Vina, Cirebon'da yaşayan genç bir kadındır. Bir motosiklet çetesinin vahşi saldırısının ardından hayatını kaybeder ve ölümünün bir kaza olarak etiketlenmesiyle sonuçlanan olay, yetkililer tarafından hemen kapatılır. Ancak Vina, ölümünün ardındaki gerçeğin gizlendiğini ve ona yaşatılan acının intikamını almak için ruhunun huzura ermediğini fark eder. Yedi gün boyunca, ölümünden önceki anıları ve olayın gizemli yönleri arasında sıkışmış şekilde, ruhu geri döner.
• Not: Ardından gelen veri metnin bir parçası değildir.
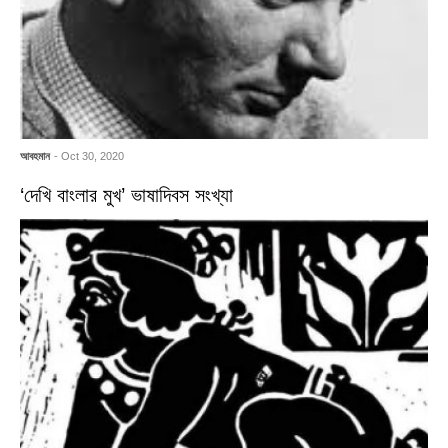
আবহমান
- Oct 30, 2020
‘দেখি বাংলার মুখ’ ভাষাদিবস সংখ্যা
Vina, ölümünden önceki son yedi günde, ardındaki katillerin kimliğini ve çetenin karanlık sırlarını ortaya çıkarmaya çalışır. Ruhunun, zamanla yarışarak bu gerçeği ortaya koyması gerektiği bir noktada, Cirebon'un karanlık sokaklarında ve çetenin zulmüne uğramış diğer kurbanlarının arasında hayaletler ve cinayetler ile karşılaşır. Olayların gizemi, yalnızca intikam arzusunu değil, aynı zamanda kişisel hesaplaşmalarını da aydınlatır.
Ruhunun geçici dünyaya yeniden dönmesi, gerçeklerin gün yüzüne çıkması ve intikam için verdiği mücadele, onu şeytani güçlerle karşı karşıya getirir. Çete üyeleri, Vina'nın ruhunun gerçeği ortaya çıkarmasına mani olmak için karanlık güçler kullanmaya başlar. Ruhunun vücuda dönme hakkı, son bir kez doğruyu ortaya koyabilmesi için doğaüstü bir mücadeleye dönüşür.